A woman with a cane gets on the bus so I leave my seat for her
but a nimble young man gets there before her
And every time a seat is freed, someone gets there before her–
today I know how it feels to not be able to speak-out against something one is witnessing
because the language is not yet familiar enough.
Here is a building of people on fire
Here is an accident in an ancient-modern silver mine not far from Mexico City
Here is a girl combing another girl’s hair
Here is a market full of flowers and herbs and bright plastic and black magic
Here is a devil in a church and the people in awe
Here is a woman flipping blue corn tortillas in a tianguis+
filling them with squash-flowers,
stringy cheese and meats,
folding them over,
gently tucking-in the bits
which always slip-out
which always slip-out
Here is a sultry travel agent, helping-out his brother with some money to spend
so he can live the life of a late teenager
Here are three teenagers–maybe brothers–sleeping in the same car, on the same street,
every night of the week
Here is a suave bureaucrat paying for the books of a student
who is an attendant of the 24-hour-parking lot where he parks his car
Here it is.
Plenty of anonymous paintings
of plenty of anonymous people and things
in their everyday being
in this stucco-mudejar-baroque building*
built of plenty of anonymous sentiments
by plenty of anonymous hands.
+The Teotihuacan archeological site just outside of Mexico City features the ruins of a major city which reached its peak in AD 500. After the fall of Teotihuacan around AD 700-750, the region was occupied by peoples of Toltec affiliation, and it was following this, around 1325, that the Aztecs began using the city as a ceremonial center.
^Plaza Mexico, somewhere in the large center of Mexico City.
*The shanty towns lacing cities are known as el cinturon de la miseria (belt of misery) throughout Latin America.
^The Spanish word used in Mexico for club or discotheque.

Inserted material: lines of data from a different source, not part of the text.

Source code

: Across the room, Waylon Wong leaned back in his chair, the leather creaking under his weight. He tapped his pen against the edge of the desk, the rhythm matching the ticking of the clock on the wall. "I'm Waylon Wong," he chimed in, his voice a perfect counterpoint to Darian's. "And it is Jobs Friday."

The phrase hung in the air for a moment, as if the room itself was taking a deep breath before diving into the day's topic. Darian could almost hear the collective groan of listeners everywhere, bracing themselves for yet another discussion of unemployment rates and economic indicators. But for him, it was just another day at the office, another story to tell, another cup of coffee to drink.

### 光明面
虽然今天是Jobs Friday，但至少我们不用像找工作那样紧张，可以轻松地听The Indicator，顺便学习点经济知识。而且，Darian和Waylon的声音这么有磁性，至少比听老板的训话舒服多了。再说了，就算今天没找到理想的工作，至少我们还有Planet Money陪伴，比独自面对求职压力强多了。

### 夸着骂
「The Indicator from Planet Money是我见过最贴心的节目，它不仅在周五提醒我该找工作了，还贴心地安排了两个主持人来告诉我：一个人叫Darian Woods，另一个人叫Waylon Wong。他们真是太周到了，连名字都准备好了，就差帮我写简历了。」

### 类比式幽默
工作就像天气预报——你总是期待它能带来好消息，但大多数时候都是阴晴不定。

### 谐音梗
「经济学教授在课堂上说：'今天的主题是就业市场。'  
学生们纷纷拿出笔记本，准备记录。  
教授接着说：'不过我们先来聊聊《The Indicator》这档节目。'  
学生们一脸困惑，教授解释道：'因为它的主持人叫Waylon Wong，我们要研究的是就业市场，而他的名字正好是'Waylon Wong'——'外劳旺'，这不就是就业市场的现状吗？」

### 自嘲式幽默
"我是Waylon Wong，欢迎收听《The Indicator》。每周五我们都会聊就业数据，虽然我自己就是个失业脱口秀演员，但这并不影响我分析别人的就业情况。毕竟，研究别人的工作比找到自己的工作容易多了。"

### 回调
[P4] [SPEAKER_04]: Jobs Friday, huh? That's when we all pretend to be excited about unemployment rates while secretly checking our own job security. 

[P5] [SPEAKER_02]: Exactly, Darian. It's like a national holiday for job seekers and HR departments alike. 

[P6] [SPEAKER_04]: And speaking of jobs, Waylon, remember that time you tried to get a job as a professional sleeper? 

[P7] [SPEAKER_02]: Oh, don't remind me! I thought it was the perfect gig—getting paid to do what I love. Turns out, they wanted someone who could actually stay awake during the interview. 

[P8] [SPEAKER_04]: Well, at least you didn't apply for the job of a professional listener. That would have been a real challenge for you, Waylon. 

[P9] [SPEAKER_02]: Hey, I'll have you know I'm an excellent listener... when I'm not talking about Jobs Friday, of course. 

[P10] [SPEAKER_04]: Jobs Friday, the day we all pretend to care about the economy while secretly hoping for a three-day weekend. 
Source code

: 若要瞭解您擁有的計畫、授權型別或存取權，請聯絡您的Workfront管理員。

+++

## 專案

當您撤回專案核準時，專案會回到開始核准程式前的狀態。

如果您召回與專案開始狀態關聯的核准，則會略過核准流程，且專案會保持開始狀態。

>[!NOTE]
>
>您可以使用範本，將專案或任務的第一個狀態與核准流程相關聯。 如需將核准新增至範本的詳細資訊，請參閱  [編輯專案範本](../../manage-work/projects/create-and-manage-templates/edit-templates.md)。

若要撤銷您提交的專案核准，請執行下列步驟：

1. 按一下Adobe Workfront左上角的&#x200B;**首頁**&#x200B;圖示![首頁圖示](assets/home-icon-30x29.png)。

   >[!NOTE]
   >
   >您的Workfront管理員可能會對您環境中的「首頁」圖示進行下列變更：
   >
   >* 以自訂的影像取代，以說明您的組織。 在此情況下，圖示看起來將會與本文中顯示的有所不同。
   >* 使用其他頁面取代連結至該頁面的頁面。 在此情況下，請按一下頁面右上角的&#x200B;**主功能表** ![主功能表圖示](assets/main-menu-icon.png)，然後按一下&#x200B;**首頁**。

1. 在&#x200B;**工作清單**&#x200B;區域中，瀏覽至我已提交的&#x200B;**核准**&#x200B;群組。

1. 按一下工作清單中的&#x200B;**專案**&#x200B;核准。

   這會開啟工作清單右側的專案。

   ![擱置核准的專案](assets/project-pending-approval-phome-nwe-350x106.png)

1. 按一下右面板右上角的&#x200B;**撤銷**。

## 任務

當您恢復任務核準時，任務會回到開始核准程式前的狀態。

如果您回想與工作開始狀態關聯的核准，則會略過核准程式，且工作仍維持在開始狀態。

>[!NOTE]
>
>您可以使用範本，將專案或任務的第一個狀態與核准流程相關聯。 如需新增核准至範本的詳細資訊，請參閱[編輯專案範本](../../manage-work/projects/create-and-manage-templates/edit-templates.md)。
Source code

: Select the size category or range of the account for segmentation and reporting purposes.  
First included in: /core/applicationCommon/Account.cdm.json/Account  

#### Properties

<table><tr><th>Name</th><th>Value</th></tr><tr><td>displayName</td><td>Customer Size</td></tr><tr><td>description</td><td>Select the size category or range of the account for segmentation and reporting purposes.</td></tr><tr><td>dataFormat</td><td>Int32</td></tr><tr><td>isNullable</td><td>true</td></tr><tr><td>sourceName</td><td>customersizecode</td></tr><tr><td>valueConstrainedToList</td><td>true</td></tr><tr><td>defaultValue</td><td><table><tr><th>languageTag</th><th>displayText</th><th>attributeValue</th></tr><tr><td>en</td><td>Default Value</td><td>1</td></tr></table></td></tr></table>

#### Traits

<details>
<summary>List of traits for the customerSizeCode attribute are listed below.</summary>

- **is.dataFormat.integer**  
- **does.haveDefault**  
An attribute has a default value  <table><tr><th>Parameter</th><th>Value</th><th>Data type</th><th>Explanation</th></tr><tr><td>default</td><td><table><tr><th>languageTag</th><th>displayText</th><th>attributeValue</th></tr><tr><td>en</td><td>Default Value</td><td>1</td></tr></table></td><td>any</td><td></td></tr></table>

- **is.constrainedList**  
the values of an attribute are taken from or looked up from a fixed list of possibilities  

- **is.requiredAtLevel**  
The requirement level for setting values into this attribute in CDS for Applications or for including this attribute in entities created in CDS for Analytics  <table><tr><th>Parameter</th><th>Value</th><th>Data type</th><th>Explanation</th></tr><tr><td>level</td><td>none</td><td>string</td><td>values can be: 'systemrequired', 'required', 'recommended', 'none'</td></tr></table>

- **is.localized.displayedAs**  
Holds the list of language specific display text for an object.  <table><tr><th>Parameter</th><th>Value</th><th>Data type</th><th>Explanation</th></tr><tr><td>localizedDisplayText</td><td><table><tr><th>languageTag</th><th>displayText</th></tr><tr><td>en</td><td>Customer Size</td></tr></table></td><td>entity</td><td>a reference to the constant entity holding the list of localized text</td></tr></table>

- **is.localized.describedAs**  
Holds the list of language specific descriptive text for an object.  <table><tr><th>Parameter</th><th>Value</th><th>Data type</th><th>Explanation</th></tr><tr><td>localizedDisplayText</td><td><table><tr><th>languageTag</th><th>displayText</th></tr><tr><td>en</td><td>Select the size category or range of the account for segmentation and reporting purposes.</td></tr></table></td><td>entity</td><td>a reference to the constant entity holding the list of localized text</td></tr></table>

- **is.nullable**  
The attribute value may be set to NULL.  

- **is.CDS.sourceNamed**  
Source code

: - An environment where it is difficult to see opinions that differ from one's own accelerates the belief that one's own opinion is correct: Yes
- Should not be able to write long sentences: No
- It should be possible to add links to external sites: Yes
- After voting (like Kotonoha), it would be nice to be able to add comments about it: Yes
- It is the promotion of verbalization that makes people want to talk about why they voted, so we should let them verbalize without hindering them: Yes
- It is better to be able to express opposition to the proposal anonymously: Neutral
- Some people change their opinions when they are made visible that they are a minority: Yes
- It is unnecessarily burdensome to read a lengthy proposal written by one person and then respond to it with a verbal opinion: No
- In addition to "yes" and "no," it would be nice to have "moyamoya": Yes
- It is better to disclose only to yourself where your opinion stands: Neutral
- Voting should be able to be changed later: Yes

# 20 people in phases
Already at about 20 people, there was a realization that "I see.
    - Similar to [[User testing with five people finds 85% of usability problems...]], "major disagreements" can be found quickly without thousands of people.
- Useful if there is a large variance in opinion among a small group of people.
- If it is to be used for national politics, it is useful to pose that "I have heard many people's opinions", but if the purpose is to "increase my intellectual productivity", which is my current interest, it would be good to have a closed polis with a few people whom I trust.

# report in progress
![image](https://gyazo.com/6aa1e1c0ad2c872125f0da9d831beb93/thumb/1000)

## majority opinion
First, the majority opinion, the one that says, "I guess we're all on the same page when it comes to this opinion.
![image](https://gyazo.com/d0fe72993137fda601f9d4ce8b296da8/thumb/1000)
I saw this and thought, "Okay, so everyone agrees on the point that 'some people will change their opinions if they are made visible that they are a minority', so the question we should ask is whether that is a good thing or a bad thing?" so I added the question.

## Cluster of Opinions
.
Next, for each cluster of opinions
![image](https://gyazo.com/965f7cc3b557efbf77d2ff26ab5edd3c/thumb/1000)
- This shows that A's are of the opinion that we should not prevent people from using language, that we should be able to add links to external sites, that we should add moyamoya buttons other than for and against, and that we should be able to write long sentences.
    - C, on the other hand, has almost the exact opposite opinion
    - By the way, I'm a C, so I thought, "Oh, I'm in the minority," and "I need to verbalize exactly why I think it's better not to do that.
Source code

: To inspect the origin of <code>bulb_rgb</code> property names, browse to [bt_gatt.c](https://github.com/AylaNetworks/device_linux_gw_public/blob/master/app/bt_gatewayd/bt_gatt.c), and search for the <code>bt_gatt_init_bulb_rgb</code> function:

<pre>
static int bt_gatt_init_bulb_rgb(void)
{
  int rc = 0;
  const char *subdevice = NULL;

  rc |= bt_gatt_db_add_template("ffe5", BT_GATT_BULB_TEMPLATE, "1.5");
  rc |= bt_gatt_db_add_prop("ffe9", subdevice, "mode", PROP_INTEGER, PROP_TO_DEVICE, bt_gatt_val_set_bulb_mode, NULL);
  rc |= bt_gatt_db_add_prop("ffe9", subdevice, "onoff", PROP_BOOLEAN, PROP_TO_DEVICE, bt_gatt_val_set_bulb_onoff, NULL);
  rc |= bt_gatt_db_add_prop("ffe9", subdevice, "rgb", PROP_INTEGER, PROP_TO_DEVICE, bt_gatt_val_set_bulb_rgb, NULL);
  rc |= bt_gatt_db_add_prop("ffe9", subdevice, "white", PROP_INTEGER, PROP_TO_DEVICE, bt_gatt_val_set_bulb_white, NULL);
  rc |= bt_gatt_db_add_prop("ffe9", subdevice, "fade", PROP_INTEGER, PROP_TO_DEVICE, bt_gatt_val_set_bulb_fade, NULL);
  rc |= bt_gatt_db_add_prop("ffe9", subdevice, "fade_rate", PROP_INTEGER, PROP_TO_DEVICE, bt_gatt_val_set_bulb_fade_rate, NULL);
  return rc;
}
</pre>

+A Nahuatl word for the pre-Hispanic markets in which goods have been bought and sold from the time when Mexico City was a confederation of towns connected by canals. Various tianguis still exist today.
*The Mexico City one sees today is full of architecture influenced by Moorish and Hispanic styles as interpreted by the indigenous builders who integrated their own materials and styles (stucco modeling, for example, was a fine art mastered by many tribes in pre-Hispanic times). This process, known as arte tequitqui (Tequitqui art), unfolded in most cities of Mexico from around the mid-seventeenth century.